This virus infects most of us – but why do only some get very ill?

About 1 in 10 people carry genetic variants that make them particularly vulnerable to the Epstein-Barr virus (EBV), a ubiquitous pathogen that is increasingly being linked to conditions like multiple sclerosis and lupus. The finding, which comes from a study of more than 700,000 people, may help explain why EBV causes severe illnesses in some people while leaving most of us virtually unharmed.

“Almost everyone is exposed to EBV,” says Chris Wincup at King’s College London, who wasn’t involved in the research. “How come everyone is exposed to the same virus and that virus causes autoimmunity, yet the majority of people don’t end up with an autoimmune condition?” This study offers an answer, he says.

Epstein-Barr virus was first described in 1964, after researchers found particles of it in a type of cancer called Burkitt’s lymphoma. We now know that more than 90 per cent of people are infected by EBV at some point, because almost everyone produces antibodies against the virus.

In the short term, EBV is the main cause of infectious mononucleosis, also known as mono or glandular fever, which usually resolves after a few weeks. In some cases, EBV seems to contribute to severe long-term autoimmune conditions, in which the immune system attacks the rest of the body. A 2022 study, for instance, offered strong evidence that it is the ultimate cause of multiple sclerosis, in which the protective sheaths around nerves are damaged, leading to difficulties with walking.

“Why is it that humans, at a population level, respond so differently to the same viral infection?” says Caleb Lareau at the Memorial Sloan Kettering Cancer Center in New York.

To find out, Lareau and his colleagues examined health data from more than 735,000 people from the UK Biobank study and a US cohort called All of Us. Participants had their genomes sequenced – crucially, this was done using blood samples. “When EBV infects, it actually leaves a copy of itself in some cells” in blood, says Lareau. This means the human genomes in the studies’ samples contained copies of the EBV genome.

The researchers found that some people had much more EBV DNA than others: 47,452 of the studies’ participants (9.7 per cent) had more than 1.2 complete EBV genomes for every 10,000 cells. This means that while most of the participants had largely cleared the virus after infection, this group hadn’t.

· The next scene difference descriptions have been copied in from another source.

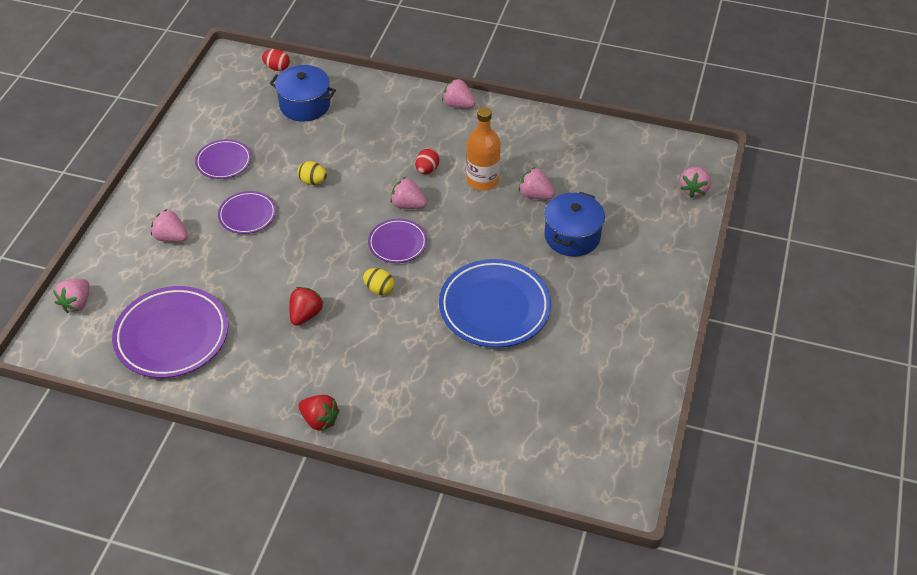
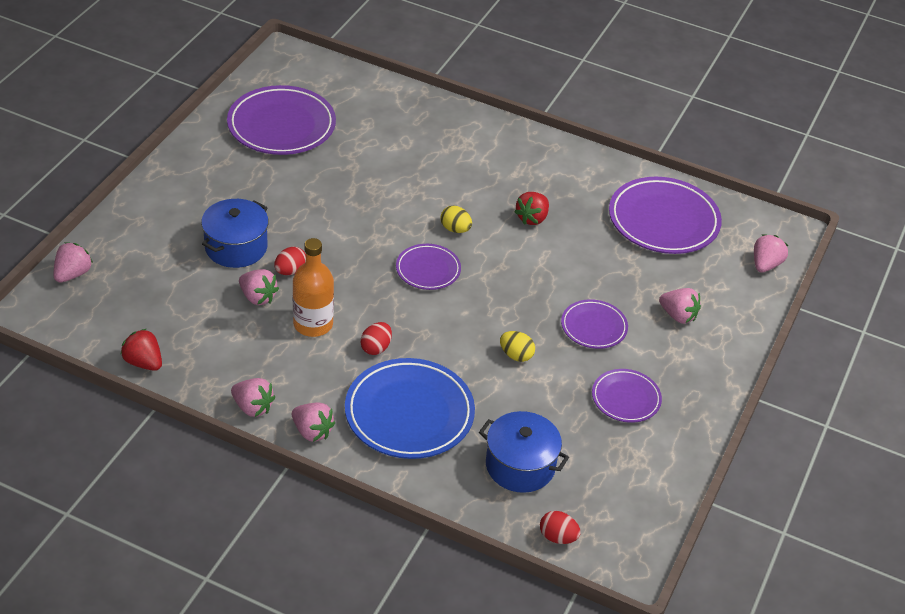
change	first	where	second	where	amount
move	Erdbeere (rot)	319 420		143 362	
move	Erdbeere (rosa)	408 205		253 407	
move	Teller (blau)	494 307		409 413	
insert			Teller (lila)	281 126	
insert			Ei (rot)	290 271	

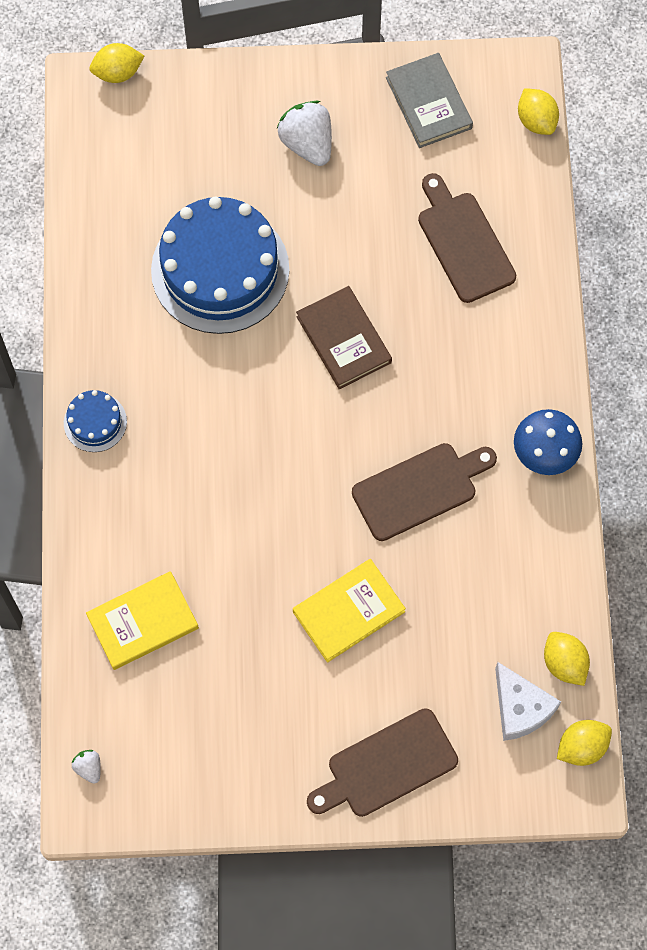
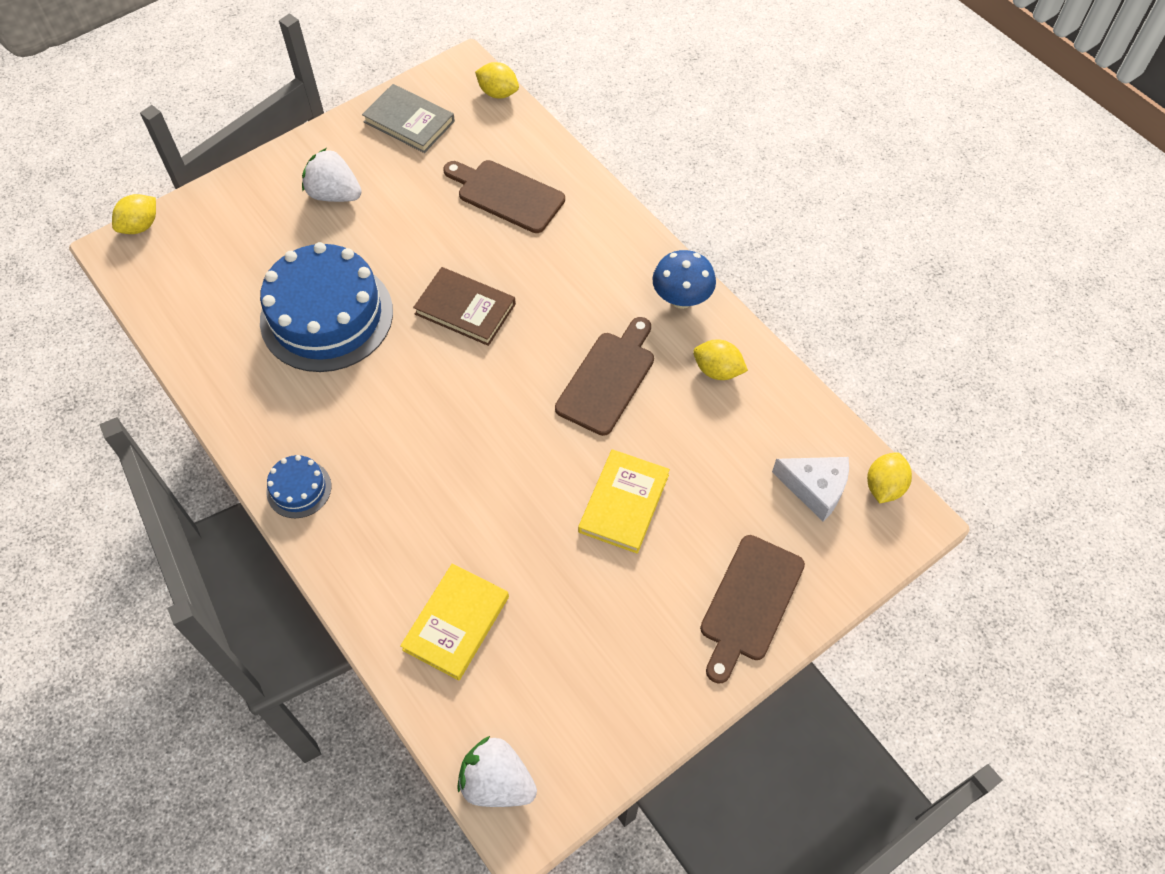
change	first	where	second	where	amount
resize	Erdbeere (weiß)	89 768		497 782	x2.09
move	Zitrone (gelb)	564 663		717 370	

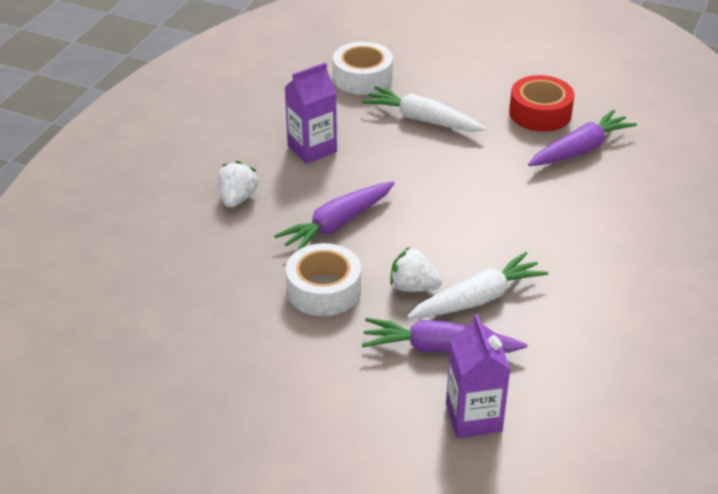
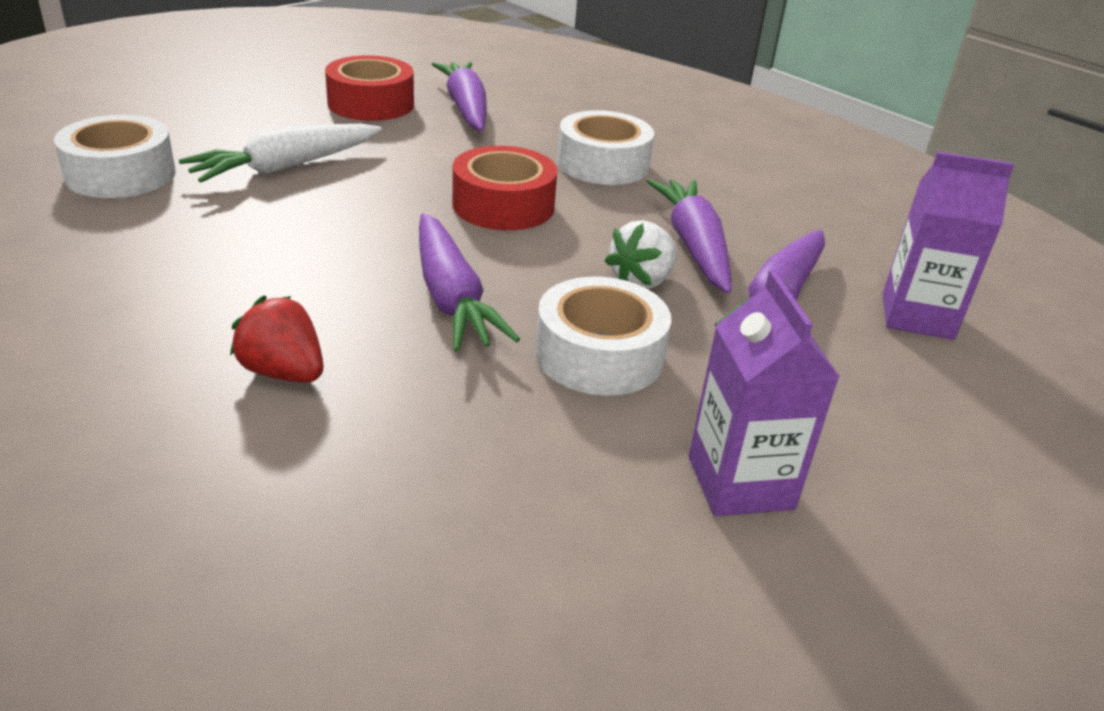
change	first	where	second	where	amount
recolor	Erdbeere (weiß)	237 198	Erdbeere (rot)	283 372	
move	Getränkekarton (lila)	312 149		740 483	
recolor	Karotte (weiß)	477 299	Karotte (lila)	694 246	
insert			Klebeband (rot)	503 205	
insert			Klebeband (weiß)	603 164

Next, the team tried to determine why these people were more vulnerable to EBV. “Were there certain differences in their genome that predisposed them to have higher levels of EBV?” says team member Ryan Dhindsa at Baylor College of Medicine in Houston, Texas. “We found that there were 22 different regions of the genome that were associated with higher levels of EBV,” he says. “Encouragingly, many of those genomic regions that popped up had already been previously associated with different immune-mediated diseases.”

The strongest associations were with genes that encode the major histocompatibility complex, a set of immune proteins that play a big role in distinguishing between the body and invading pathogens. “There were certain people who had different variants in their major histocompatibility complex,” says Dhindsa. Further experiments suggested that these variants affected the body’s ability to detect EBV infection.

“This virus does something to our immune system, and it does something persistent and permanent to our immune system in some people,” says Ruth Dobson at Queen Mary University of London. When the viral DNA persists, it may keep gently nudging the immune system, eventually triggering it to attack the body, she says.

Finally, the genetic variants that were associated with high levels of EBV were also associated with many other traits and conditions – notably, a greater risk of autoimmune conditions such as rheumatoid arthritis and lupus, adding to the evidence that the virus is involved in causing them.

The team also found an association between having these variants and malaise or fatigue. This was intriguing, because some studies suggest that EBV could be a causal factor for myalgic encephalomyelitis, also known as chronic fatigue syndrome (ME/CFS). Due to the huge sample size, “we can say with confidence that that signal is there,” says Dhindsa. “But at this point, we don’t exactly know what the relationship is.”

For Wincup, a key benefit of the results is the identification of exactly which parts of the immune system are disrupted by persistent EBV. Those components could then be targeted by specific treatments, potentially reducing the harms of EBV-related conditions.

Another possibility is vaccinating people against EBV. So far, only experimental vaccines have been developed. Vaccinating against EBV would be a radical step, says Wincup. “Many people see EBV as a quite benign illness,” he says. However, the conditions it is associated with carry a huge toll for a significant number of people. “So how benign is it?”